胸に当てた手を静かに引き抜き、ゆっくり目を開けると、皆が取り囲む様に覗き込んでいる。

「首座さま…お加減は?」

 庸一郎が訊ねた。

『大丈夫だよ』と答えて微笑むと、庸一郎は少し困った様な顔をして、力無く笑い返した。ボクを心配する気持ちと、無茶を諌(イサ)める気持ちとが、彼の中で錯綜しているのだろう。

いい人だ、蒼摩の『お父さん』は。

 あぁ、そうだ。
蒼摩と云えば──

ボクは、脱力した体を無理に引き起こして傍らを振り返った。

「蒼摩、さっきの《鏡》を見せて。」
「はい。」

 蒼摩が手渡してくれた鏡は、掌にスッポリ収まる程いの、小さな丸い銅鏡だった。ボクは、皆を見回して訊ねる。

「誰か、ペンライト持ってない?」
「ペンライト?何に使うんです??」

 右京が首を傾げる。
そこへ、宗吉翁がヒョイと手を挙げた。

「儂、持っとるで。ペンちゃうけど…。ホイ、こんで宜しいか?」

そう言って、懐から小さな携帯ライトを取り出す。

「この歳になるとな。暗いとこのモンが、よう見えへんのや。」

 成程。
それで、携帯ライトを持っていたのか。

ボクは宗吉翁に礼を言って、それを拝借した。光を鏡に当て、反射させると壁に白い円が映る。
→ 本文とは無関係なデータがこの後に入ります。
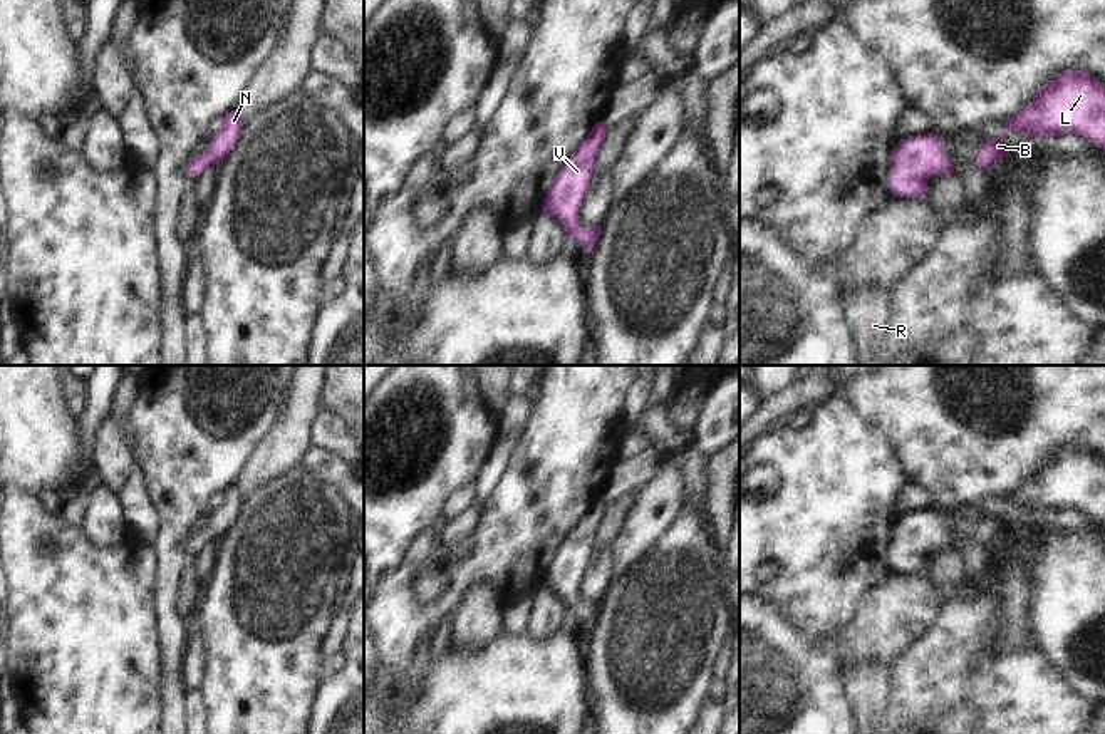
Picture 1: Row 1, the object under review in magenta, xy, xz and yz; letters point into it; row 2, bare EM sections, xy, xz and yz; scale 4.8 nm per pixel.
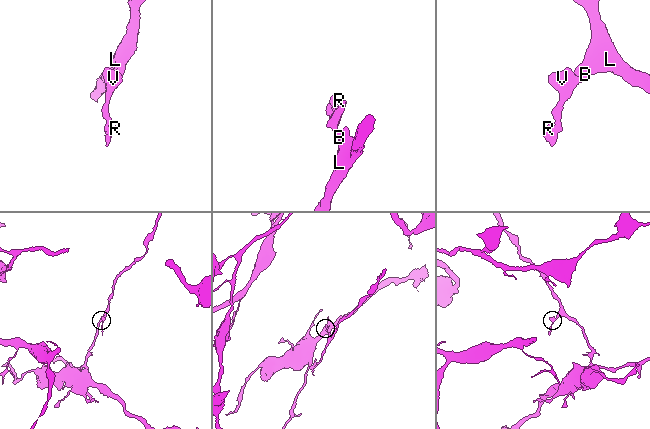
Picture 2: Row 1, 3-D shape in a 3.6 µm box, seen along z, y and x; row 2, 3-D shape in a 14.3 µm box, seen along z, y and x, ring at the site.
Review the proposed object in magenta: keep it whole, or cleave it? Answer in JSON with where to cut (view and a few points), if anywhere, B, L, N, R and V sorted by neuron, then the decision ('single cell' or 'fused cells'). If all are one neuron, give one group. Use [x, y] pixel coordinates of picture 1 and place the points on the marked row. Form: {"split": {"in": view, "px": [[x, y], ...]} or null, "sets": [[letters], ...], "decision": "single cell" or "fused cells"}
{"split": null, "sets": [["B", "L", "N", "R", "V"]], "decision": "single cell"}

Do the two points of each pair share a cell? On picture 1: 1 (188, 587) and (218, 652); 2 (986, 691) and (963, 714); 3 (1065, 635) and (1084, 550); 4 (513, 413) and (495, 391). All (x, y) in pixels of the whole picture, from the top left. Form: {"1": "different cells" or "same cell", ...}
{"1": "different cells", "2": "different cells", "3": "same cell", "4": "different cells"}

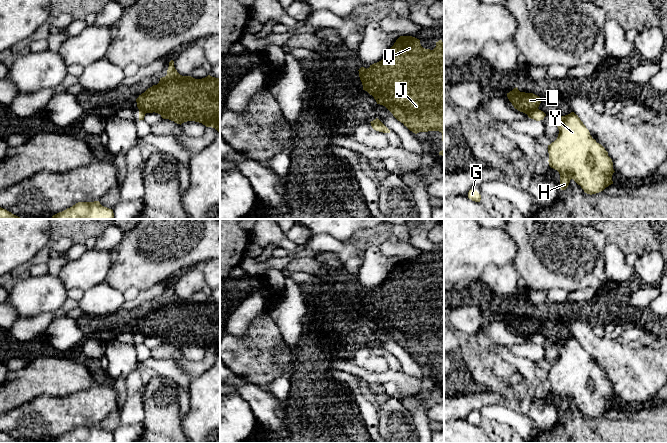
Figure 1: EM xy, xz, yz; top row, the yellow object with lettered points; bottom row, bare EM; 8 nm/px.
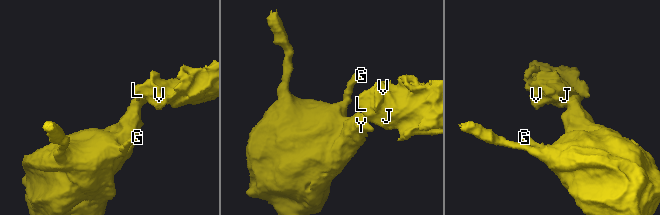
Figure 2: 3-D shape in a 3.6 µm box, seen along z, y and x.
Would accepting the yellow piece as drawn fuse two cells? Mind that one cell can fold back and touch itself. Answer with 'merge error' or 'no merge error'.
merge error

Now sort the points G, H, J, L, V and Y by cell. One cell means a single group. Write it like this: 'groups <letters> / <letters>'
groups G H Y / J L V

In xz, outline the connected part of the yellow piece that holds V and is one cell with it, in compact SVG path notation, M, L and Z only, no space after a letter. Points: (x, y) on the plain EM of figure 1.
M400 260L381 285L370 289L367 293L361 291L358 295L362 309L374 321L377 328L385 330L410 355L415 358L428 355L441 356L443 374L439 379L444 380L444 271L442 264L436 266L436 271L430 274L423 272L420 264L415 261Z

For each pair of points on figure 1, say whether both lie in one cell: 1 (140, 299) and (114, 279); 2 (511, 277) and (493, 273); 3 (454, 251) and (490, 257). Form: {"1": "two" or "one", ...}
{"1": "two", "2": "one", "3": "one"}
良く目を凝らせば、円の中に奇妙な『画像』が浮かび上がっているのが見えた。

「何だ、これ?」

「へぇ…面白いね。光の中に絵が浮かんでいる。これは──蛇?」

烈火と紫が、ほぼ同時に声を挙げる。

「これは《魔鏡》だ。映っているのは蛇。これが薬子の本体だよ。」

 ボクの言葉に、皆が驚愕した。